If there were any doubts that technology would affect and transform the real estate business, those doubts would be vanished in 2018.

A knowledge of recent history reveals the writing on the wall. According to Forbes:

Modern technology has a knack for consolidating and collapsing industries without a single leader: Uber for the saturated transportation industry, Priceline for the saturated travel industry, Amazon for the saturated retail industry, plus many others. Legacy real estate brands in both residential and commercial brokerages traditionally have a hard time recruiting top tech talent directly to their firms and move slowly. There is currently no single tech-driven leader in any arm of real estate. Venture capitalists are aggressively seeking these winners.

The Washington Post reports that “home buyers are increasingly relying on a host of new Internet services to find properties and assess a market, reducing their dependence on brokers. As technology costs mount, small and privately owned brokerage firms have found it difficult to remain competitive against online companies such as Redfin.”

The report adds that functions such as marketing, advertising and statistical analysis can be more cost-effective if a brokerage merges with a bigger entity in-order to spread out those costs.
Merger and acquisition (M&A) activity among real estate firms totaled $524.7 billion in 2017 — nearly 25 percent more than the 2007 record of $424.5 billion, according to figures from Thomson Reuters. The Real Deal adds that REITs, residential and commercial brokerages and private firms alike are all hunting for companies to buy as a way to boost their bottom lines.

According to TechCrunch, North American real estate startups have raised seed or early-stage rounds in the past year, securing more than $400 million, up more than 30 percent year-over-year.

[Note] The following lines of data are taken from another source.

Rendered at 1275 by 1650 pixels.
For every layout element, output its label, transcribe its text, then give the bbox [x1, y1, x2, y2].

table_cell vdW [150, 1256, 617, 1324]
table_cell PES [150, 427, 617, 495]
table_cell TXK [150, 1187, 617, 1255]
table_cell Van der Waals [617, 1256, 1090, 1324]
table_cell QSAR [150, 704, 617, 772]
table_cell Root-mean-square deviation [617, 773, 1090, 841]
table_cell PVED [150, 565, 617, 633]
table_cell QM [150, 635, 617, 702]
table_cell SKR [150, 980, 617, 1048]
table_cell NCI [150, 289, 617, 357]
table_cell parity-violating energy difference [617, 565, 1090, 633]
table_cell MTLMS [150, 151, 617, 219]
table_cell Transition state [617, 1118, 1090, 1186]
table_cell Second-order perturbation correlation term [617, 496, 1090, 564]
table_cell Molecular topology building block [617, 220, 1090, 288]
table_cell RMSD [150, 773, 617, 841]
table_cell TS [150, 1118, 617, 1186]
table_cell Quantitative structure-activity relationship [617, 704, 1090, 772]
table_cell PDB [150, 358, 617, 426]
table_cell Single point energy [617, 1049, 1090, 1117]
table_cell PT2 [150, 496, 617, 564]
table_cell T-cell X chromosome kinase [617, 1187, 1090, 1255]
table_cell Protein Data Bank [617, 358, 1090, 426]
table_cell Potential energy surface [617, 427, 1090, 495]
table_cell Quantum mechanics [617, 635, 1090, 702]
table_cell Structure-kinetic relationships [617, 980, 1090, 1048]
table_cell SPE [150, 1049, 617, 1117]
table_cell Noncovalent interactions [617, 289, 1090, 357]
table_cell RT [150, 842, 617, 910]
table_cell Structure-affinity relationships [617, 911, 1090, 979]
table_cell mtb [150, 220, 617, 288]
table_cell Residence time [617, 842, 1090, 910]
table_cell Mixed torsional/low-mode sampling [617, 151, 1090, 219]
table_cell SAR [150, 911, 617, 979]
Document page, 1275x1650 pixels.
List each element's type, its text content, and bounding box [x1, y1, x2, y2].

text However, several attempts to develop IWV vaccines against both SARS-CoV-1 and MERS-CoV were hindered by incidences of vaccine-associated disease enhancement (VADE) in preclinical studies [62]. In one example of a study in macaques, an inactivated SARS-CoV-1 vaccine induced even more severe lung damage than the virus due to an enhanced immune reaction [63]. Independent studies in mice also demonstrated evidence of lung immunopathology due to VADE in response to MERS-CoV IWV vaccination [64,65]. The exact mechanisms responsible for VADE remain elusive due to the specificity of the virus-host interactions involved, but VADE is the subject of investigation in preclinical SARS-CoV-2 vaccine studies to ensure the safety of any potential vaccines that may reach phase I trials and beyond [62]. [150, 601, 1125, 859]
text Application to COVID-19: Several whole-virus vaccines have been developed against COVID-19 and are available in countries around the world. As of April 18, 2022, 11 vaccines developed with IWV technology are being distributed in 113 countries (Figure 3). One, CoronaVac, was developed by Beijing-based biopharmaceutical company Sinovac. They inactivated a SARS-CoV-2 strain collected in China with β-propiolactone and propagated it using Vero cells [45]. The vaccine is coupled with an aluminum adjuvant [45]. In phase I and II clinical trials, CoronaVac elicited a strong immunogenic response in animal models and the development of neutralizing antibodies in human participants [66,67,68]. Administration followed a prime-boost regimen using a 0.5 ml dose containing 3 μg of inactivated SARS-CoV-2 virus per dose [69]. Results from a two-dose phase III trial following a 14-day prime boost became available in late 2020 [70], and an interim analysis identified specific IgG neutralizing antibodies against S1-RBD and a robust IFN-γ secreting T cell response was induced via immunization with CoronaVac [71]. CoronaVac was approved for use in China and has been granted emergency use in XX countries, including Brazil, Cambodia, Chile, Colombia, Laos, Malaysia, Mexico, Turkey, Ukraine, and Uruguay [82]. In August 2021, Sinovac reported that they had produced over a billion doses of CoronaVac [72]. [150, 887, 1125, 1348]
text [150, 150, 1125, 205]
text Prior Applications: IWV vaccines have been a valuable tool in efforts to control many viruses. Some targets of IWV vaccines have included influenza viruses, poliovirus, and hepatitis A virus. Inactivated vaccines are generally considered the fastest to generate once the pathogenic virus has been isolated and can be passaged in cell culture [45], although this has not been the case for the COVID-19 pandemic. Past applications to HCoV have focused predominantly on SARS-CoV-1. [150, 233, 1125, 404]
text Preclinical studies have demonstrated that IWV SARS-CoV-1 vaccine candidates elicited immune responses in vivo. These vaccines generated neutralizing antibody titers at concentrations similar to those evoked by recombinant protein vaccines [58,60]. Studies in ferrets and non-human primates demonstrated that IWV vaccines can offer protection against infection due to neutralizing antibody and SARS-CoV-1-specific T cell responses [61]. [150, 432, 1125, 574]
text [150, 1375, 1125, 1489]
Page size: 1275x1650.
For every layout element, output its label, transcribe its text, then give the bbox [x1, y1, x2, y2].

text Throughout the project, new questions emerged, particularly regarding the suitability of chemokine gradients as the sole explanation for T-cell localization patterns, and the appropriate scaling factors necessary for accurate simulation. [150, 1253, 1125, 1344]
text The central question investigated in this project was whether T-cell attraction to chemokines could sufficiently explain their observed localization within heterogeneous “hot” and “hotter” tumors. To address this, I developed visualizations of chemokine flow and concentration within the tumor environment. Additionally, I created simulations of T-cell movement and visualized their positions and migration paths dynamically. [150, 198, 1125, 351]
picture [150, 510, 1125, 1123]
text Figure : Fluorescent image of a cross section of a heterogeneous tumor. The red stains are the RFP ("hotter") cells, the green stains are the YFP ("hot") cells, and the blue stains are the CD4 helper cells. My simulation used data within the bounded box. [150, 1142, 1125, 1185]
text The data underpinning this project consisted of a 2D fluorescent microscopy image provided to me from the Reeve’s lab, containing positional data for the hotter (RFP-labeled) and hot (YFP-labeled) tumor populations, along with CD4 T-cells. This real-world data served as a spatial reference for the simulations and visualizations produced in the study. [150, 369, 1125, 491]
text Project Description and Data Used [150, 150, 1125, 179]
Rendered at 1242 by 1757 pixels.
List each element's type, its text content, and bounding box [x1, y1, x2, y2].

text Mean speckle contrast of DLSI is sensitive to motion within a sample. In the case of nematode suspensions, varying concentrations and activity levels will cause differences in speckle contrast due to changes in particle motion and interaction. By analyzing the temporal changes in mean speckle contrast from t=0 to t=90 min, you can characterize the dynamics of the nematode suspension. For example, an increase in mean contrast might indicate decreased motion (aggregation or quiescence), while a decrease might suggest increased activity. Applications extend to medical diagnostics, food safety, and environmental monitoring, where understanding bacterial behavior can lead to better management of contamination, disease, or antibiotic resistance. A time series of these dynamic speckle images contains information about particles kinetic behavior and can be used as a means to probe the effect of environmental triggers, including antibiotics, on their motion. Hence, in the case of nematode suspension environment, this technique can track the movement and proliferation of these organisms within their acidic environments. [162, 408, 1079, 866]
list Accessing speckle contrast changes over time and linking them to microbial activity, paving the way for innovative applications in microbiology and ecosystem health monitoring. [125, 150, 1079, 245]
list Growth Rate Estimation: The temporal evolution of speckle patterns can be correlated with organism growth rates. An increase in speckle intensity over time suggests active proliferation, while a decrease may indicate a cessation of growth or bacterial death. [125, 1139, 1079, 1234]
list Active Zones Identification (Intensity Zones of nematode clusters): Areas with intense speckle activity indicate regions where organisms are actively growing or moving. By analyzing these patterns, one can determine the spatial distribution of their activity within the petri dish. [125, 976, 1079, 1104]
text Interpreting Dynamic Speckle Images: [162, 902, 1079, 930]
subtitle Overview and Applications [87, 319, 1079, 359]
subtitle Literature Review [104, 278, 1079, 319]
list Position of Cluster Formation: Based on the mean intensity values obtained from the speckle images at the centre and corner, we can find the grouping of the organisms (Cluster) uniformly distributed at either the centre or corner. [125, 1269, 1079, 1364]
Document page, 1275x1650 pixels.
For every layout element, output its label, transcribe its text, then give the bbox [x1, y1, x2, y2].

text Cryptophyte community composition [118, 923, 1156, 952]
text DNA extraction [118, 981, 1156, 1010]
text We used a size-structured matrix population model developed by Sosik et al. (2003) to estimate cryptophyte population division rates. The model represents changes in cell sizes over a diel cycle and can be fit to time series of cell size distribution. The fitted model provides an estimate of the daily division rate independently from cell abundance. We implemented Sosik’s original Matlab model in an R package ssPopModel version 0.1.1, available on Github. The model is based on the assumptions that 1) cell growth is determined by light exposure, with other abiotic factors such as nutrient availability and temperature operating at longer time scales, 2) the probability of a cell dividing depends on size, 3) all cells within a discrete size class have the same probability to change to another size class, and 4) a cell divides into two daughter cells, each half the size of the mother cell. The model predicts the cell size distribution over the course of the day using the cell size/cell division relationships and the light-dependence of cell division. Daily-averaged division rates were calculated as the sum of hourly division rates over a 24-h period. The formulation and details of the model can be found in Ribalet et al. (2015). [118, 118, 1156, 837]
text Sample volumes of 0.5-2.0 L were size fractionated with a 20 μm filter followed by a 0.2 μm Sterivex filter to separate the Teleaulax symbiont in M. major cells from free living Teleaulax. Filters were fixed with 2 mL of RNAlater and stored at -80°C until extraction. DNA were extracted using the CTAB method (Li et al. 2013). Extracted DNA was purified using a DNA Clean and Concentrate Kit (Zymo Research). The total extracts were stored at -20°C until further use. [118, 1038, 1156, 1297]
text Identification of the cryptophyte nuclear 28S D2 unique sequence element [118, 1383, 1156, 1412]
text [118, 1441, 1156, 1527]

With further consolidation of real estate data on the web and the rise of smart buildings, the role of broker will change to advisor, according to the World Economic Forum:

More and more owners will embrace online services for engaging tenants, sidestepping brokerage fees – similar to the way Airbnb is transforming the hospitality market. This only stands to increase transparency and serve the tenant’s interests, both by exposing them to a wider array of properties and by making it easier to cost-compare.